The Roth Solo 401K – How to Do a Solo 401K Roth Conversion?
August 16th, 2011
Many people are not aware that is not a Roth 401K s not a new type of 401(k) Plan. Designated Roth contributions are a type of contribution that new or existing 401(k) or Solo 401K Plans can accept. If a plan adopts this feature, employees can designate some or all of their elective contributions (also referred to as elective deferrals) as designated Roth contributions (which are included in gross income), rather than traditional, pre-tax elective contributions.

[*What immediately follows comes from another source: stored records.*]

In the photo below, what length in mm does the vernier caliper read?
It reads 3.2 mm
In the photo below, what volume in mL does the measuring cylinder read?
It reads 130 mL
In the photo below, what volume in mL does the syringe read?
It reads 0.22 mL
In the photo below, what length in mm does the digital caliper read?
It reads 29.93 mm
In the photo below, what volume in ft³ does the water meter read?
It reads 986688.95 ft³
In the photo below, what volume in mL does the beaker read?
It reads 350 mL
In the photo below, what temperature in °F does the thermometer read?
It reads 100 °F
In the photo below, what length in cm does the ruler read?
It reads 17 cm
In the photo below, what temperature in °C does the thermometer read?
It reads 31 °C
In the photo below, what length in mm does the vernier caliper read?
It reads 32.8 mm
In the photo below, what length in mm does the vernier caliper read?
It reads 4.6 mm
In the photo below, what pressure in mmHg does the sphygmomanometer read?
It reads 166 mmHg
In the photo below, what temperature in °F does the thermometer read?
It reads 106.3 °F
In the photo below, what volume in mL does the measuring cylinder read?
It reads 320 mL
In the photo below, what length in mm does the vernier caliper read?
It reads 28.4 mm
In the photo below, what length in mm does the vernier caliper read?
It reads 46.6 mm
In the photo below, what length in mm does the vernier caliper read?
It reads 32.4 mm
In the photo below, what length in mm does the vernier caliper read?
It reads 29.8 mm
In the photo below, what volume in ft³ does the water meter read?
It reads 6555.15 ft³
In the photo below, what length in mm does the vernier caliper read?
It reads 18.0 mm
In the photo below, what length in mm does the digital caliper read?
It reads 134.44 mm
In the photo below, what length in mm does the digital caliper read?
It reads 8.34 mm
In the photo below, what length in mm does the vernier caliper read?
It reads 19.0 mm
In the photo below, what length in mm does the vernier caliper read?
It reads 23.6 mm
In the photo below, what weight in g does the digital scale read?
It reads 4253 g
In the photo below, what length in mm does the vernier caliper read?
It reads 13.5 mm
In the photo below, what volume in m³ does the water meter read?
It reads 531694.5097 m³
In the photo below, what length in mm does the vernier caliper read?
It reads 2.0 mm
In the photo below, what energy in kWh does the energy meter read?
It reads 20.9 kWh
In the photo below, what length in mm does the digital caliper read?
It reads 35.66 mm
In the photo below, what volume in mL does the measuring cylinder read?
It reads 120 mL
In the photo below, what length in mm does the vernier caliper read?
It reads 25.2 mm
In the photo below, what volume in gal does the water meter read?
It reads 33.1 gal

With a designated Roth contribution, the employee irrevocably designates the deferral as an after-tax contribution that the employer must deposit into a designated Roth account. The employer includes the amount of the designated Roth contribution in the employee’s gross income at the time the employee would have otherwise received the amount in cash if the employee had not made the election. It is subject to all applicable wage-withholding requirements.
With a designated Roth contribution, one can contribute to both a designated Roth account and a traditional, pre-tax account in the same year in any proportion you choose. The Designated Roth 401K limitation is $16,500 in 2011 plus an additional $5,500 in catch-up contributions in 2011. Only 401(k) employee deferrals can be made in Roth (after-tax). A Solo 401K profit sharing contributions must be made in after-tax funds only.
As of September 2010, 401(k) or Solo 401(k) Plans that have designated Roth accounts may offer in-plan Roth rollovers for eligible rollover distributions after September 27, 2010. A Roth conversion also known as in-plan Roth rollover is essentially a distribution from your pre-tax account that is rolled over to a designated Roth account in the same plan.
You generally include the taxable amount (fair market value minus your basis in the distribution) of an in-plan Roth rollover (401K Roth conversion) in your gross income for the tax year in which you receive it. Note an in-plan Roth direct rollover is not subject to the mandatory 20% withholding. Also, in-plan Roth rollovers are not subject to the 10% additional tax on early distributions. However, they are subject to a special recapture rule when a plan distributes a portion of an in-plan Roth rollover/conversion within a 5 year-taxable period.
In the case of a Solo 401K, to effect in an in-plan Roth rollover also known as a 401K Roth conversion, the plan administrator would need to file a Form 1099-R with the IRS prior to the end of February of the succeeding year. On the 1099-R Form, the Payor would be identified as the 401K custodian and the recipient would be the Solo 401K Plan participant. For Box 7, the code to be included would be G. The individual would also have to include the total amount of the distribution and the amount of the distribution subject to tax.